CRA indicated that an amount received by a former employee from his employer under a non-compete agreement entered into after the termination of his termination of employment would generally be deemed to be employment income to him pursuant to s. 6(3)(b). However, in this case, the amount paid to the employee was equal to the loss he sustained on disposing of an investment following his termination. CRA stated that if the investment was sold only because of the termination, i.e., the investment would not otherwise have been sold, the amount received from the employer could reasonably be regarded as compensation for loss of employment, so that it would be a retiring allowance.

Neal Armstrong. Summary of 2015-0599581E5 under s. 248(1) – retiring allowance.

Adobe – Delhi High Court finds that India had no ability under Art. 7 of the U.S. Treaty to tax Adobe US on R&D servicing by its Indian sub whose fees already were subject to Indian tax in accordance with the arm's length pricing standard

Adobe U.S. received software-related R&D services on a cost plus 15% basis from its wholly-owned Indian subsidiary ("Adobe India"). The assessment officer (AO) had assessed Adobe India on the basis that its fees did not accord with the arm’s length standard. Adobe India had successfully appealed that assessment to the ITAT, and an appeal by the AO of that loss to the High Court of Delhi was in process. Bakhru J found that even if the taxpayer had a permanent establishment in India, the AO had no ability under Art. 7 of the U.S.-India Treaty to tax Adobe U.S. respecting the R&D services business of Adobe India as the latter’s fees already was subject to Indian tax in accordance with the arm's length pricing standard.

He went on to find that Adobe U.S. had no PE in India given that it had no right to use Adobe India’s premises – and there was no service PE as the only Adobe U.S. “service” potentially provided in India that the AO could point to was the right to audit Adobe India’s performance.

Neal Armstrong. Summaries of Adobe Systems Inc. v. ADIT, W.P.(C) 2384/2013 (Delhi High Ct) under Treaties Art. 7, Art. 5.

Air Canada – Quebec Court of Appeal finds that ARQ is obligated to send a copy of its notices of further reassessment to the lawyer who was its contact on a tax dispute

The lawyer acting for Air Canada in a tax dispute with ARQ was copied on a letter to Air Canada indicating that ARQ would be reassessing in a smaller amount than the original reassessment under dispute. This occurred several weeks later, but without the lawyer being copied. The Montreal head office of Air Canada forwarded the reassessment to its Winnipeg office (which dealt with tax matters), where something went awry, so that no action was taken.

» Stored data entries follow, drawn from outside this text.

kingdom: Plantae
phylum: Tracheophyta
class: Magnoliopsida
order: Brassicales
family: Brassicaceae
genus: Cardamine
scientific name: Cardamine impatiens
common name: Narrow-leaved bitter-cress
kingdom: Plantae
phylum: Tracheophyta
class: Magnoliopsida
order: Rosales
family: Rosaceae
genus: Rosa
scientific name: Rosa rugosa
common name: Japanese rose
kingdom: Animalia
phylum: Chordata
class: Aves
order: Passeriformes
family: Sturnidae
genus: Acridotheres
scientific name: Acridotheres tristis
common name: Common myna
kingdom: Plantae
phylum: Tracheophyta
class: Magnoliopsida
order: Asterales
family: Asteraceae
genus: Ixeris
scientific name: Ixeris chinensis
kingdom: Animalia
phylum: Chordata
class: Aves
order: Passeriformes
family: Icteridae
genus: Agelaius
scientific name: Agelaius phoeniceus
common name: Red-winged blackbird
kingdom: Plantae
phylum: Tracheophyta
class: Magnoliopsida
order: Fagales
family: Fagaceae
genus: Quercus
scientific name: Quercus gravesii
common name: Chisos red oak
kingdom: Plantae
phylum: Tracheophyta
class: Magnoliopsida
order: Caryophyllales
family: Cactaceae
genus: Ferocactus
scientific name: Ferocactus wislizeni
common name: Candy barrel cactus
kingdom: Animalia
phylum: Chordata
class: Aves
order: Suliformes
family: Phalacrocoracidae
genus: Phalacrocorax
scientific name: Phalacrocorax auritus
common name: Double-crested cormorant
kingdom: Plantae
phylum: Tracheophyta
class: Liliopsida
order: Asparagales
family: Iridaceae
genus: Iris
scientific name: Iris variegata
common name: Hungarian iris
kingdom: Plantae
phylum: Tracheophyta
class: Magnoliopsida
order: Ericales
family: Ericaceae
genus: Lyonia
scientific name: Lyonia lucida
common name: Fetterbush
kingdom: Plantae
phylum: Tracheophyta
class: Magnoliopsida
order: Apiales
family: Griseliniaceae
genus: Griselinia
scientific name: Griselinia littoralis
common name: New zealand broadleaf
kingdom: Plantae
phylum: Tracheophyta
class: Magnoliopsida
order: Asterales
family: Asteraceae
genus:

The lawyer did not find out about this until the 90-day objection period had expired.

The Quebec Court of Appeal found that, in light of considerations of procedural fairness, the Quebec equivalent of ITA s. 165(3) should be read as if it contained the additional bolded words noted below:

[T]he Minister shall … reconsider the assessment and … make a reassessment, and send the Minister's decision to the person by mail and to its designated representative, if any.

The same reasoning could apply federally.

Notwithstanding that ARQ thus had made a procedural error, the Court nonetheless declined to grant an extension of the 90-day appeal period under the more stringent Quebec equivalent of s. 166.2, which required that the taxpayer demonstrate that “it was impossible in fact” for it to appeal promptly. Air Canada, in the absence of any evidence as to why nothing had happened after the reassessment was forwarded to Winnipeg, had not established due diligence.

Neal Armstrong. Summaries of Air Canada v. ARQ, 2016 QCCA 710 under s. 165(3) and s. 166.2(5).